Electrospun hierarchically structured nanofibrous membrane for highly efficient oil-in-water emulsion coalescence separation

[Display omitted] •A hierarchical nanofibrous membrane was fabricated with enhanced roughness.•The skin layer with a nanofiber diameter of 59.1 nm improved separation efficiency.•The influence of various parameters on the separation performance was investigated.•Long-term separation showed the durability and effectiveness of the membrane.•Permeation flux up to 14,118 L m-2h−1 and a separation ratio of 99.9% were obtained. Oily wastewater poses a serious threat to the ecological environment due to the difficulty in efficiently and economically separating micron-sized oil droplets from the wastewater. Coalescence separation is an energy-efficient physical method used to separate oil from water and enable oil recycling.

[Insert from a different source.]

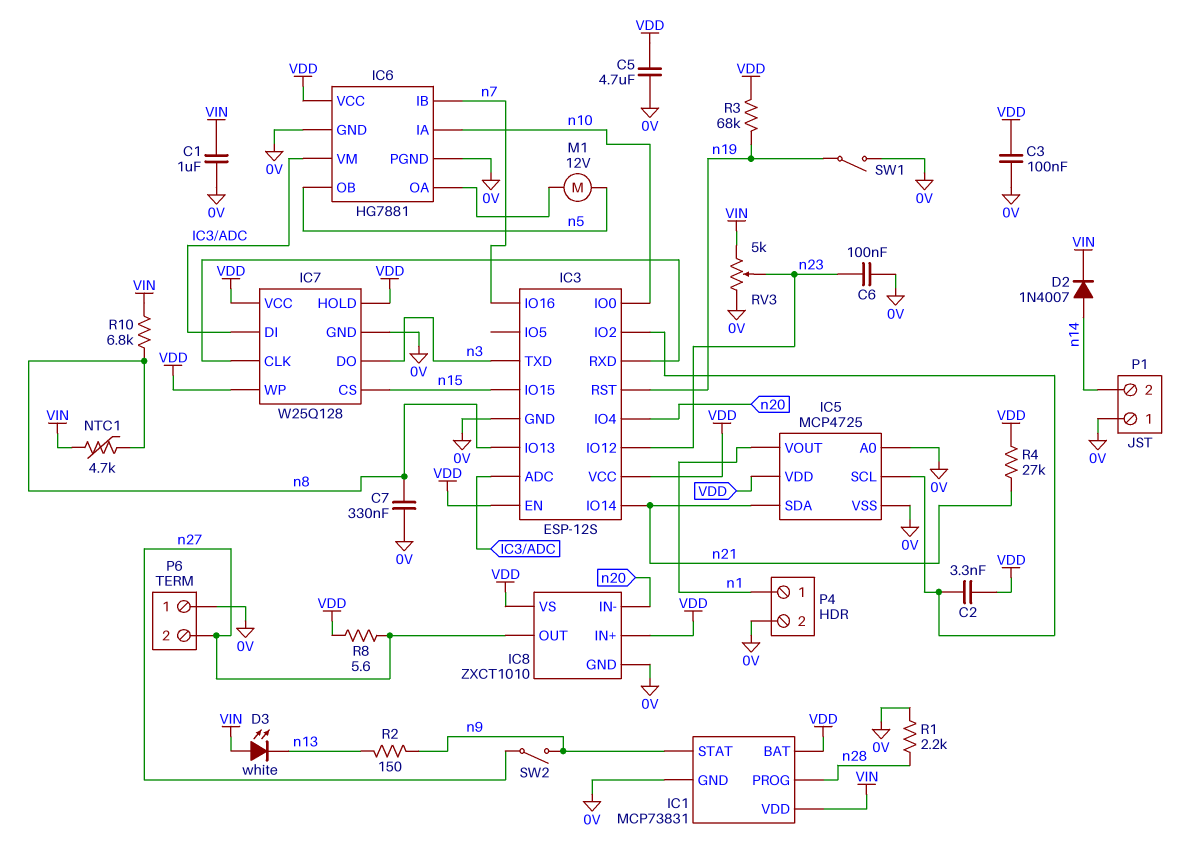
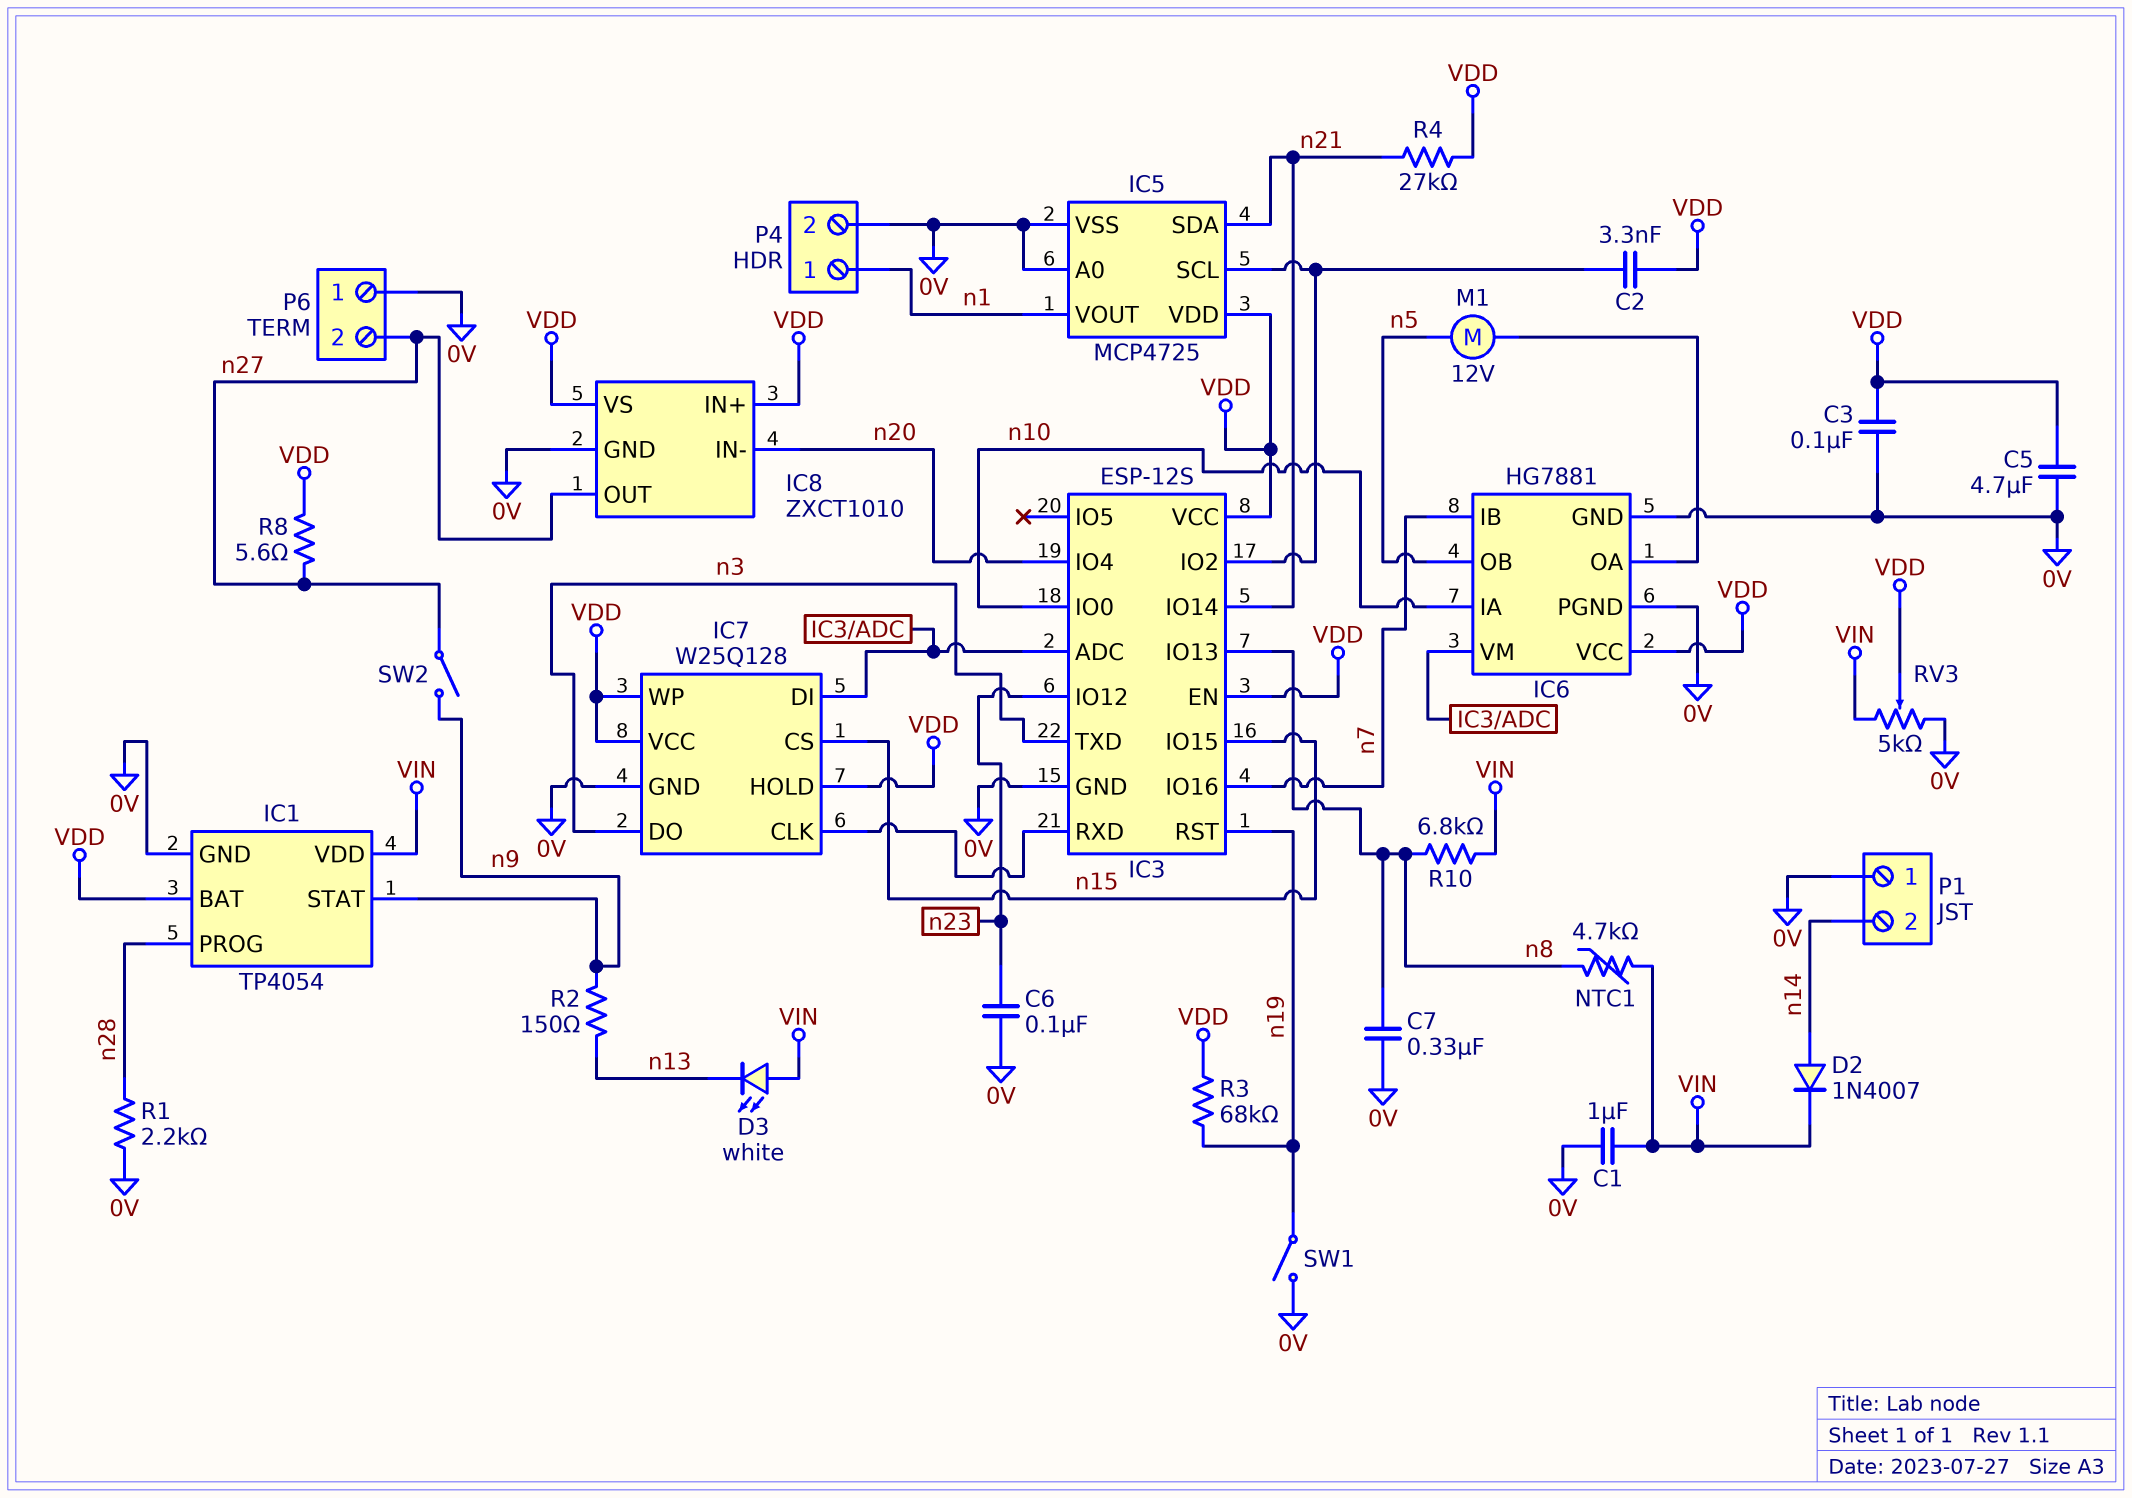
IC1: MCP73831 -> TP4054
RV3: 5k (0V, VIN, wiper n23) -> 5k (0V, VIN, wiper VDD)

However, traditional coalescers are typically inadequate in effectively separating emulsified oil droplets in oil-in-water (O/W) emulsion. Herein, a hierarchically structured polyacrylonitrile (PAN) nanofibrous membrane was fabricated by depositing a skin layer with extremely fine nanofiber onto a common nanofiber substrate layer. The skin layer enhanced the surface roughness and provided hierarchical pore channels, which increased the effective collision positions for oil coalescence. The results revealed the PAN nanofibrous membrane with a skin layer exhibited a separation ratio of over 99.4% and a permeation flux of 7,059 L m-2h−1 for surfactant-stabilized emulsions (SSEs). Additionally, long-term separation experiments demonstrated that the PAN membrane could continuously separate 7.2 L SSEs in 3 h. Moreover, PAN membranes behaved with excellent separation ratio and permeation flux at different flow rates under a large range of initial oil concentrations. These findings highlight the potential of hierarchically structured membrane for separating emulsions and suggest its promise for the industrial separation of oily wastewater.